Soils and Forests are NOT Commodities
We can, we must work to sustain, not extinguish, Earth's regenerative capacities
It is possible that the current pandemic brush with human frailty at the species level will leave us with lessons that can increase the chance that we might get another chance at doing “civil-ization.” But if we are uncivil to the planet that sustains us, it’s game over.
This seems like such apparent common sense. And I think even those who knowingly push the petal to the floor, moving all of us faster to the brink, know this. But something in their philosophies has the measure of success as dying with the most toys, no matter the consequences to anyone else (outside their kinship circles, if they are that generous.)
But those titans of industry, finance, commerce and politics are much in the news. What is not as apparent from network news is the fact that some of those “top dogs” are getting it—the Dope Slap notion that stockholders will NOT be happy if topsoil is depleted, groundwater is briny or gone, and pollinators disappear. Some late-in-life biology lessons derive from shifting one’s attention to the state of the planet, Covid19 being the guiding finger.
Two of the chief areas of focus to rethink Man in Nature are how we feed ourselves and how we treat forests.

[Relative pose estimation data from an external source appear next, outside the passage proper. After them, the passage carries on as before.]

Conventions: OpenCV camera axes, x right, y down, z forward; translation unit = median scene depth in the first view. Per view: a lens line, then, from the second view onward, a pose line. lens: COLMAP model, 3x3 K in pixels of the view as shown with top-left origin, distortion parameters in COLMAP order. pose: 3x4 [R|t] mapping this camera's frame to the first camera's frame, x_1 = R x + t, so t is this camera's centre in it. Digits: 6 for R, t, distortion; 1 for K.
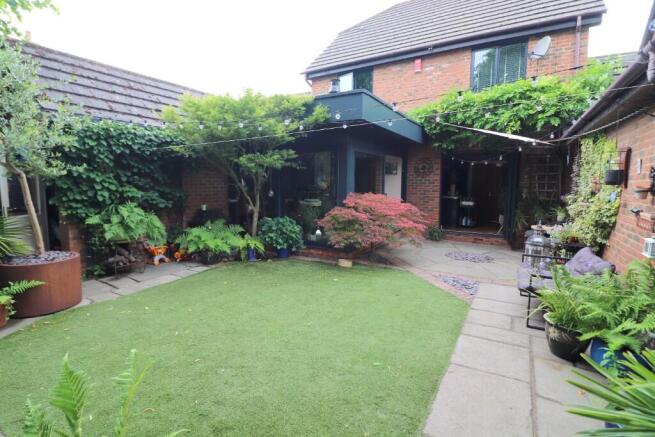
lens RADIAL K [[321.2, 0, 323.6], [0, 321.2, 216.9], [0, 0, 1]] dist [-0.024379, -0.000202]
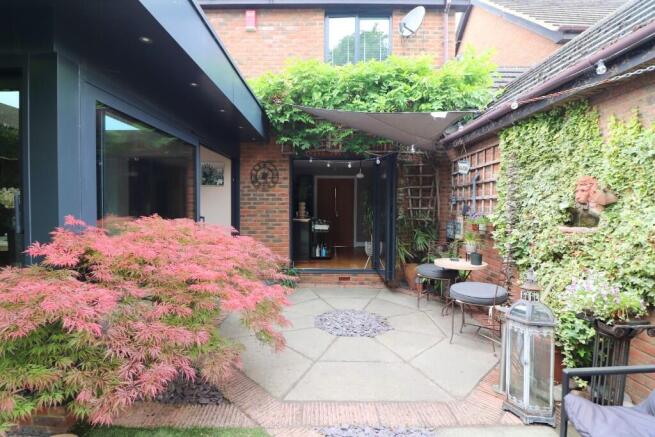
lens RADIAL K [[307.3, 0, 321.0], [0, 307.3, 215.5], [0, 0, 1]] dist [-0.008240, -0.006976]
pose [[0.865228, -0.019321, 0.501006, 0.105350], [0.055492, 0.996808, -0.057393, -0.034060], [-0.498298, 0.077460, 0.863539, 0.444888]]
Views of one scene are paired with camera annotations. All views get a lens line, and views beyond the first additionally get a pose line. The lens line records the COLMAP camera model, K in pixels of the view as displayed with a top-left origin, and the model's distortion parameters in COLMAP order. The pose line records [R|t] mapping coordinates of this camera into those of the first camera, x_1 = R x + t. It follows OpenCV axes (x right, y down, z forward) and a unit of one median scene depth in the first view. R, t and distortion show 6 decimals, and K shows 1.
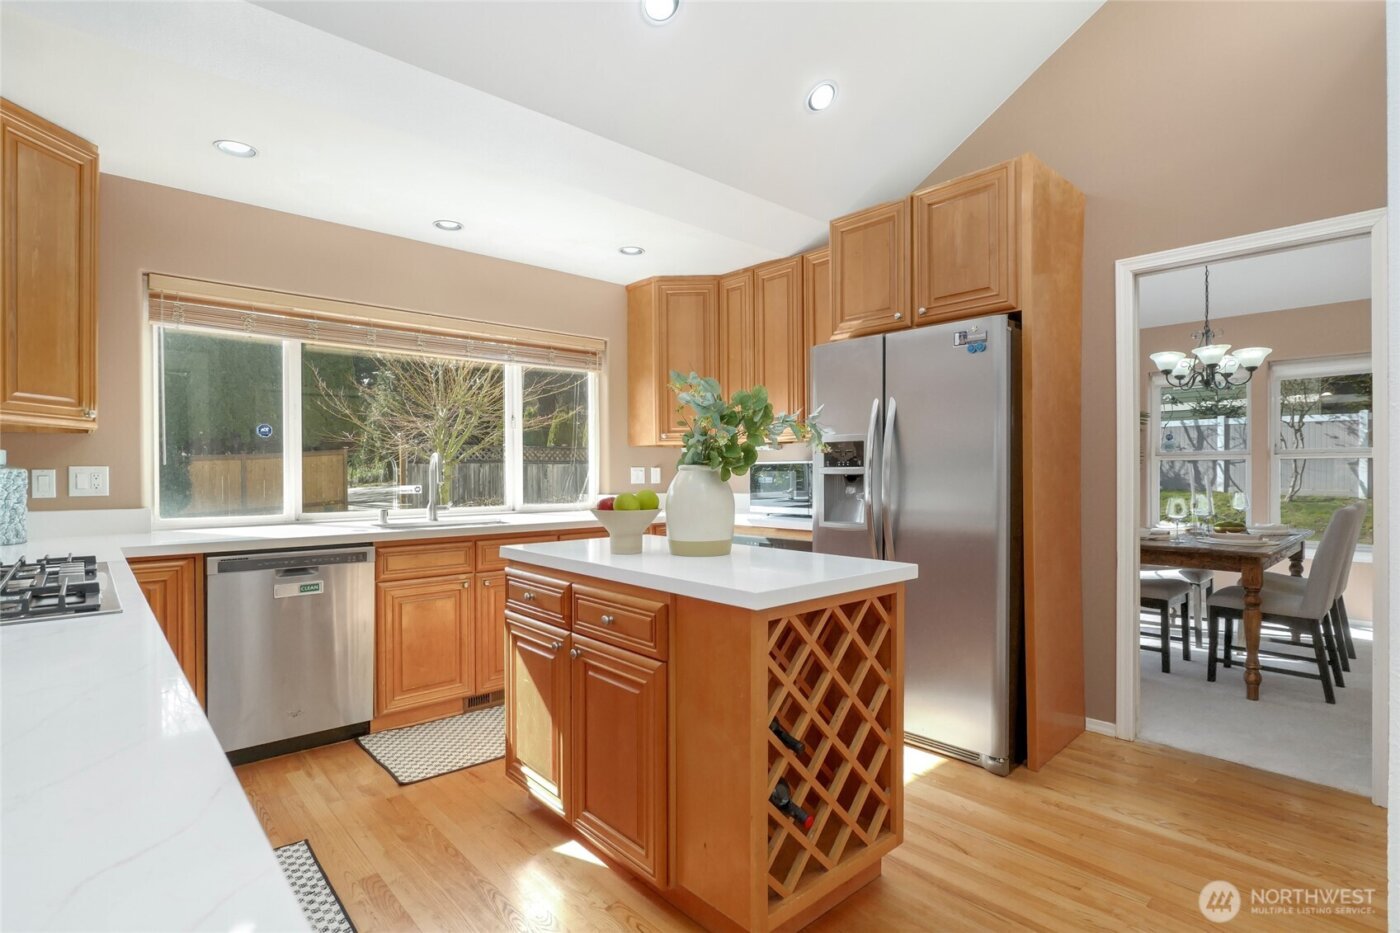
lens RADIAL K [[684.6, 0, 701.7], [0, 684.6, 474.1], [0, 0, 1]] dist [-0.013384, 0.001350]
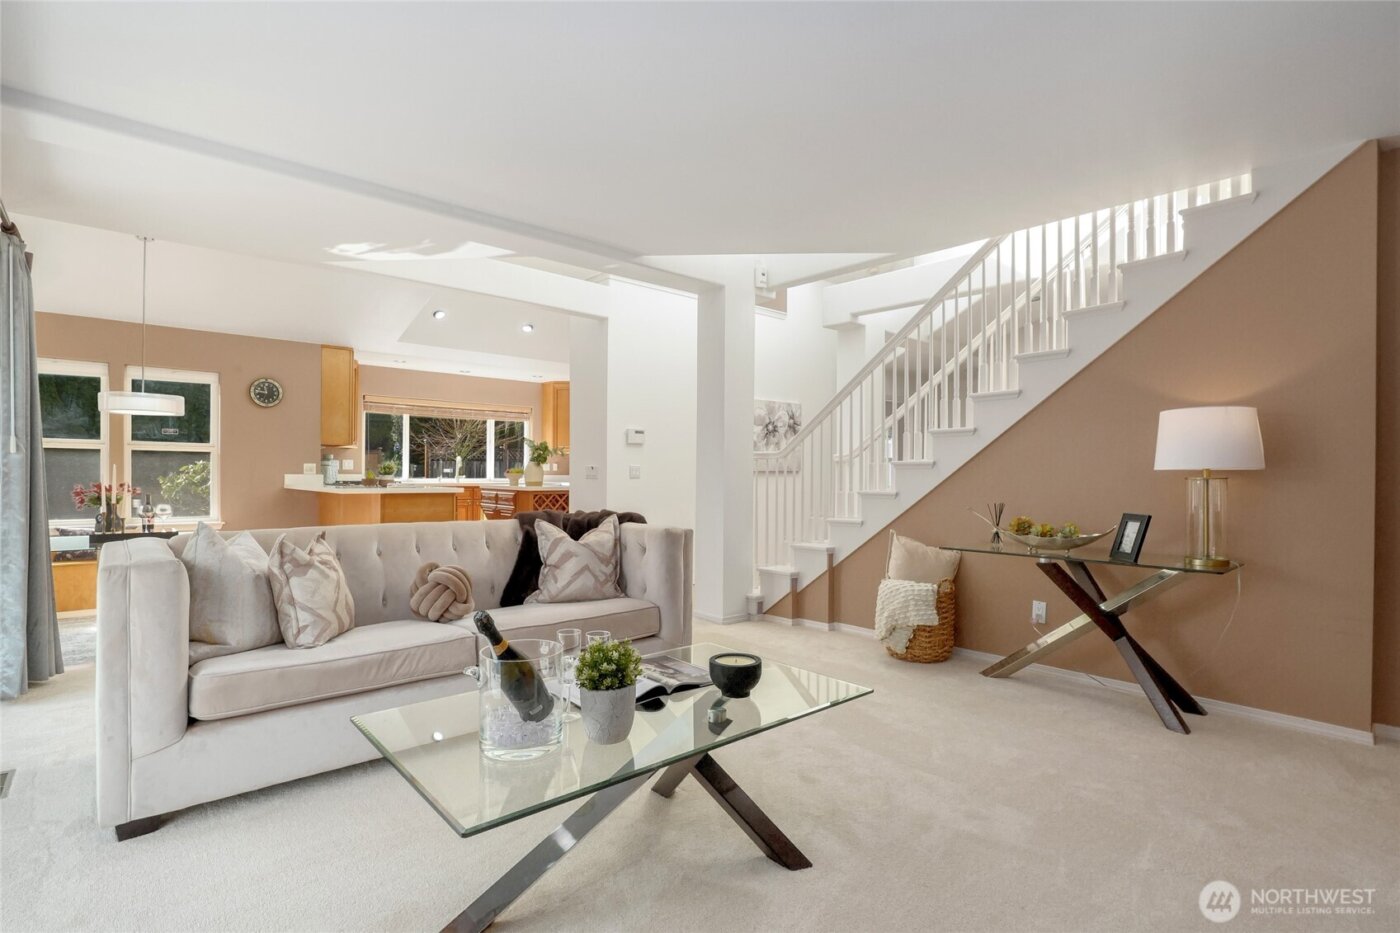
lens RADIAL K [[664.9, 0, 689.6], [0, 664.9, 471.8], [0, 0, 1]] dist [-0.013521, 0.003309]
pose [[0.999810, 0.013207, -0.014354, 0.649043], [-0.013273, 0.999902, -0.004495, 0.034507], [0.014294, 0.004684, 0.999887, -1.865185]]
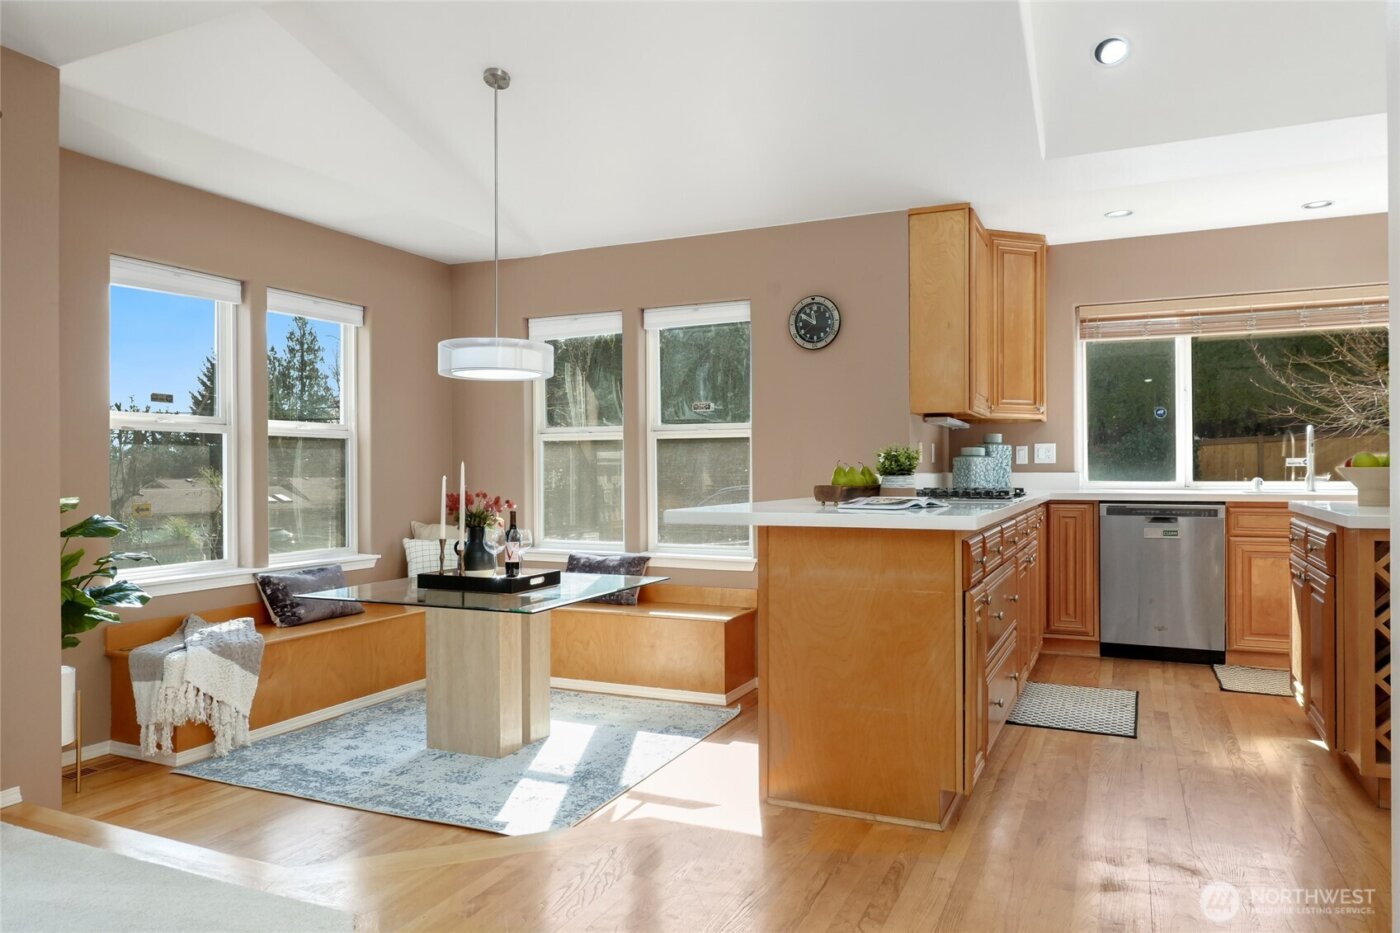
lens RADIAL K [[944.8, 0, 710.8], [0, 944.8, 464.6], [0, 0, 1]] dist [0.011768, 0.000626]
pose [[0.402008, -0.002391, -0.915633, 0.670519], [0.001231, 0.999997, -0.002071, 0.036063], [0.915635, -0.000295, 0.402010, -0.487503]]
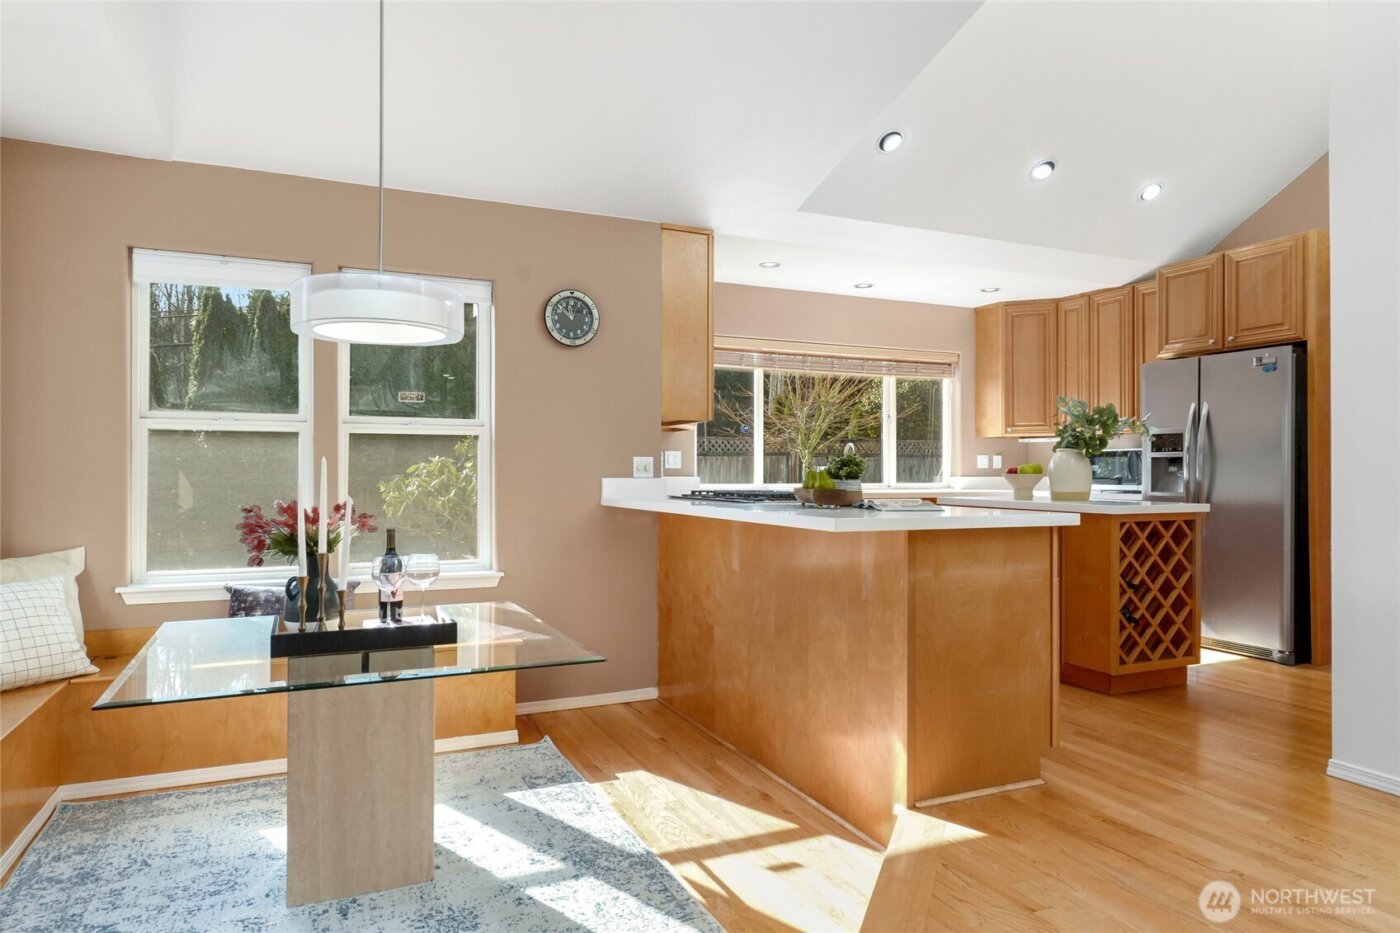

If we worked with instead of against nature in those two realms and started today, we’d have a fighting chance to have great-great grandchildren.
One growing field of study and practice is called AgroForestry. It incorporates a focus on sustainability in both of these crucial areas, reminding ourselves that the definition of sustainable from the Brundtland Declaration states it is…
"… development that meets the needs of the present without compromising the ability of future generations to meet their own needs."
The wholesale loss or contamination of topsoil and global deforestation, especially in the tropics, most definitely compromise the provision of needs for future generations.
In my part of the country, we have direct access to become part of the solution on both the agriculture front and the matter of the fate of forests. Some 60% of Floyd County, VA is forested (about 145,000 acres) and with the exception of a small strip along the Blue Ridge Parkway at the south-eastern edge, all those woodlands are in private ownership. Citizens decide how all that diversity of hardwoods and white pines is treated.
I’ll have more to say about this, and especially about forests. We are not without hope and not without power. But we are without much time. We can’t wait to implement the changes many thought necessary at the first Earth Day in 1970. We only have NOW.
Bottom line single choice we have to agree on: To the extent that any law, regulation, policy or practice results in increased well-being and sustainability for the Earth's soil, water, air, for forests and oceans and their creature inhabitants, we should be for it. If humanity’s choices have the opposite impact, we must be opposed.